# PAGE EXTRACT:
Monthly Archives: February 2016

Talking to Half the Sky: The Value of Empowering Men

by Alexis Jones, Darling Magazine, Issue 13

Available for purchase at shop.darlingmagazine.org.


“Where is Columbus?” the young male athlete said, looking at his coach.

“Who?” responded his coach, baffled by who Columbus was and why all these guys were asking about him.

“You know, that girl who came in and talked to us. Where she at? She coming back?”

The coach was confused by the bizarre nickname but he knew exactly who he was talking about.

“Oh. You mean, Alexis. No, she already took a flight home. But why are y’all calling her Columbus?” Coach asked.

The athlete laughed, “Yo. Cuz she showed us a world we didn’t know existed.” He caught the ball and got back to doing his football drills.

Apparently, I’m being called Columbus behind my back. I’m OK with it. It could cer- tainly be worse. There is an irony to a girl waltzing into a locker room, surrounded by alpha males and talking to them about manhood. However, that has become my full-time job—reminding men of the importance of respecting us women. This was not always how I made my bread and butter. In fact, it was quite literally the opposite. I founded I AM THAT GIRL, a nonprofit with the sole purpose of reminding girls that they are awesome. I wrote a book. I spoke all over the planet. It is not only the mission of the organization; it is a searing truth inside my personal life’s journey.

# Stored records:
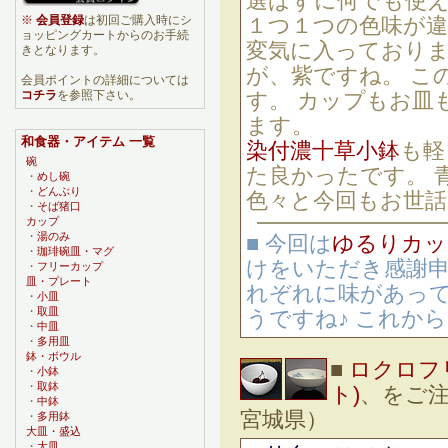
選ばずに何でも使
※
会員登録
は初回ご購入時にシ
１つ１つの色味が
ョッピングカートからのお手続
変気に入っておりま
きとなります。
が、紫ですね。 こ
会員ポイントの詳細については
コチラ
を参照下さい。
す。 カップもお皿
ます。
和食器・アイテム 一覧
染付濃十草小鉢
も軽
碗
た良かったです。 
・
めし碗
・
どんぶり
色々と今回もお世話
・
そば猪口
カップ
・
湯のみ
■ 今回は
ゆるりカッ
・
珈琲碗皿・マグ
けをいただき感謝
・
フリーカップ
皿・プレート
れぞれに味があっ
・
小皿
・
取皿
うですね♪ これか
・
中皿
・
多用皿
鉢・ボウル
■
ロクロフ
・
小鉢
・
取鉢
ト)
、をご注
・
中鉢
宮城県）
・
多用鉢
大皿・盛込
・
大皿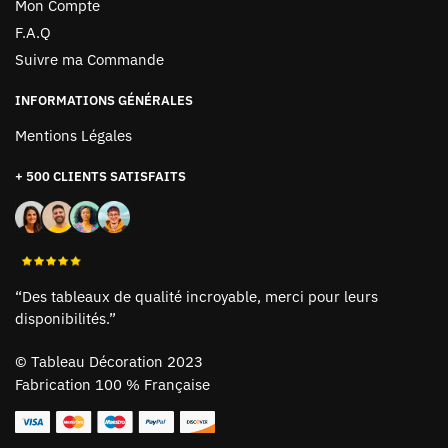
Mon Compte
F.A.Q
Suivre ma Commande
INFORMATIONS GÉNÉRALES
Mentions Légales
+ 500 CLIENTS SATISFAITS
“Des tableaux de qualité incroyable, merci pour leurs
disponibilités.”
©
Tableau Décoration 2023
Fabrication 100 % Française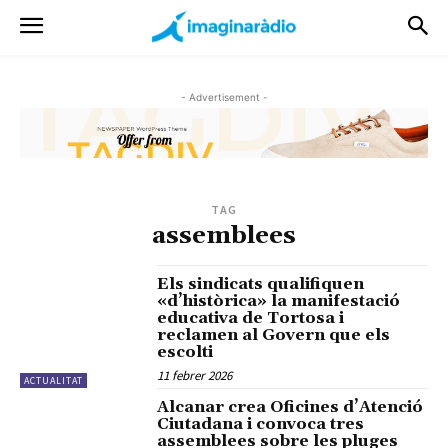
- Advertisement -
TAG
assemblees
Els sindicats qualifiquen
«d’històrica» la manifestació
educativa de Tortosa i
reclamen al Govern que els
escolti
11 febrer 2026
ACTUALITAT
Alcanar crea Oficines d’Atenció
Ciutadana i convoca tres
assemblees sobre les pluges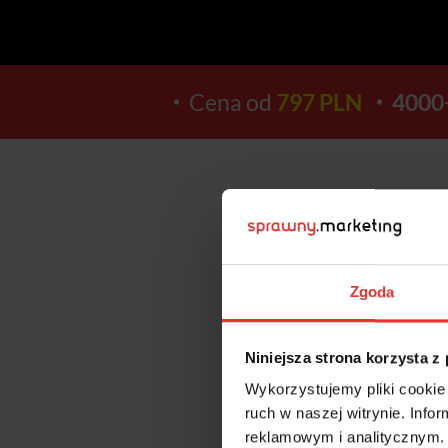
Cena od
797 PLN
4000
12
Zgoda
DNI
Niniejsza strona korzysta z
Wykorzystujemy pliki cookie 
ruch w naszej witrynie. Inf
reklamowym i analitycznym. 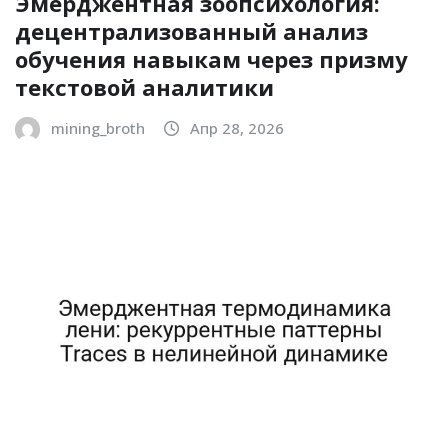
Эмерджентная зоопсихология:
децентрализованный анализ
обучения навыкам через призму
текстовой аналитики
mining_broth
Апр 28, 2026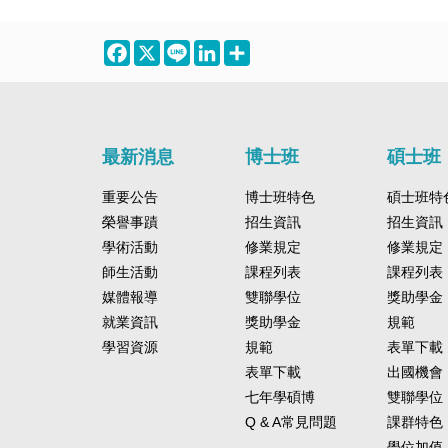
Facebook
X
Line
LinkedIn
Share
最新消息
博士班
碩士班
重要公告
博士班特色
碩士班特
榮譽事蹟
招生資訊
招生資訊
學術活動
修業規定
修業規定
師生活動
課程列表
課程列表
媒體報導
雙聯學位
獎助學金
就業資訊
獎助學金
規範
學習資源
規範
表單下載
表單下載
出國機會
七年學碩博
雙聯學位
Q & A常見問題
課群特色
學位加值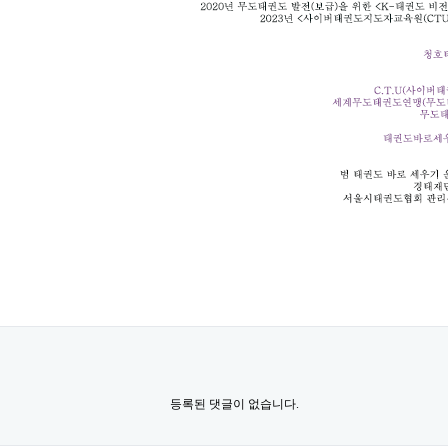
등록된 댓글이 없습니다.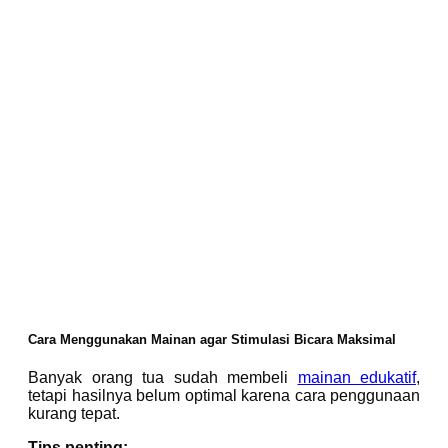
Cara Menggunakan Mainan agar Stimulasi Bicara Maksimal
Banyak orang tua sudah membeli
mainan edukatif
,
tetapi hasilnya belum optimal karena cara penggunaan
kurang tepat.
Tips penting: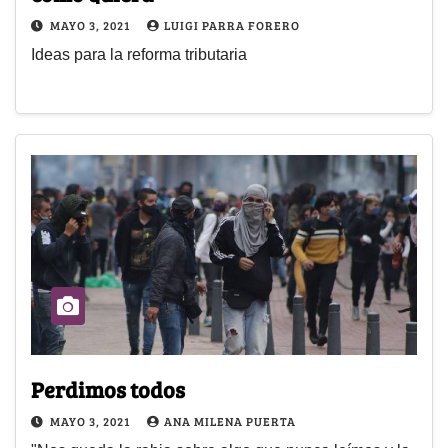
MAYO 3, 2021
LUIGI PARRA FORERO
Ideas para la reforma tributaria
Perdimos todos
MAYO 3, 2021
ANA MILENA PUERTA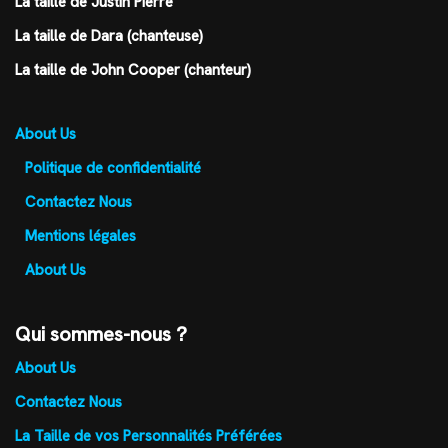
La taille de Justin Pierre
La taille de Dara (chanteuse)
La taille de John Cooper (chanteur)
About Us
Politique de confidentialité
Contactez Nous
Mentions légales
About Us
Qui sommes-nous ?
About Us
Contactez Nous
La Taille de vos Personnalités Préférées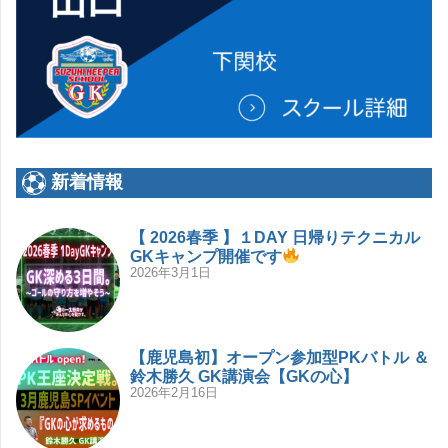
新着情報
【 2026春季 】１DAY 日帰りテクニカル
GKキャンプ開催です
2026年3月1日
【鹿児島初】オープン参加型PKバトル ＆
鈴木勝久 GK講演会【GKの心】
2026年2月16日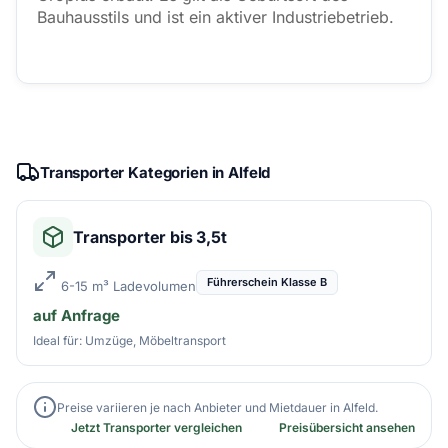
Bauhausstils und ist ein aktiver Industriebetrieb.
Transporter Kategorien in Alfeld
Transporter bis 3,5t
Führerschein Klasse B
6-15 m³ Ladevolumen
auf Anfrage
Ideal für: Umzüge, Möbeltransport
Preise variieren je nach Anbieter und Mietdauer in Alfeld.
Jetzt Transporter vergleichen
Preisübersicht ansehen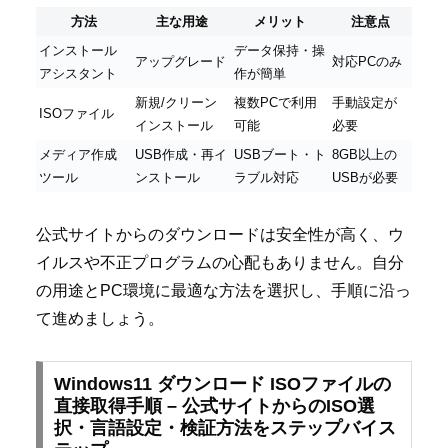
方法
主な用途
メリット
注意点
インストール
データ保持・操
アップグレード
対応PCのみ
アシスタント
作が簡単
新規/クリーン
複数PCで利用
手動設定が
ISOファイル
インストール
可能
必要
メディア作成
USB作成・再イ
USBブート・ト
8GB以上の
ツール
ンストール
ラブル対応
USBが必要
公式サイトからのダウンロードは安全性が高く、ウ
イルスや不正プログラムの心配もありません。自分
の用途とPC環境に最適な方法を選択し、手順に沿っ
て進めましょう。
Windows11 ダウンロード ISOファイルの
直接取得手順 – 公式サイトからのISO選
択・言語設定・検証方法をステップバイス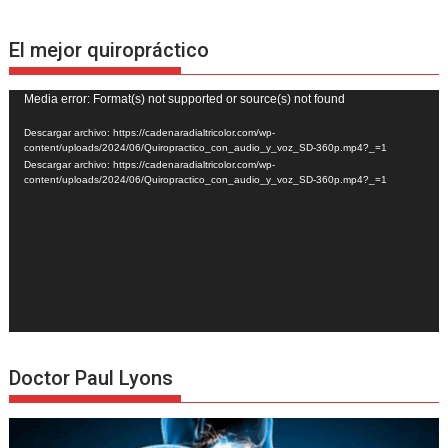
El mejor quiropráctico
Reproductor
Media error: Format(s) not supported or source(s) not found
de
Descargar archivo: https://cadenaradialtricolor.com/wp-
vídeo
content/uploads/2024/06/Quiropractico_con_audio_y_voz_SD-360p.mp4?_=1
Descargar archivo: https://cadenaradialtricolor.com/wp-
content/uploads/2024/06/Quiropractico_con_audio_y_voz_SD-360p.mp4?_=1
Doctor Paul Lyons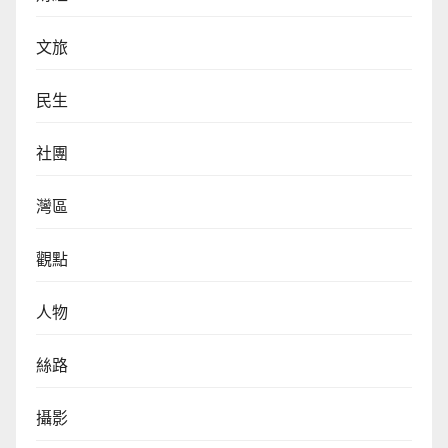
文旅
民生
社團
灣區
觀點
人物
絲路
攝影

# WHAT YOU WILL DO:
Return the passage of the article on empowering men starting with "Available for purchase" and going on through "asking about him.", copied word for word.

# RESPONSE TO THIS EXERCISE:
Available for purchase at shop.darlingmagazine.org.


“Where is Columbus?” the young male athlete said, looking at his coach.

“Who?” responded his coach, baffled by who Columbus was and why all these guys were asking about him.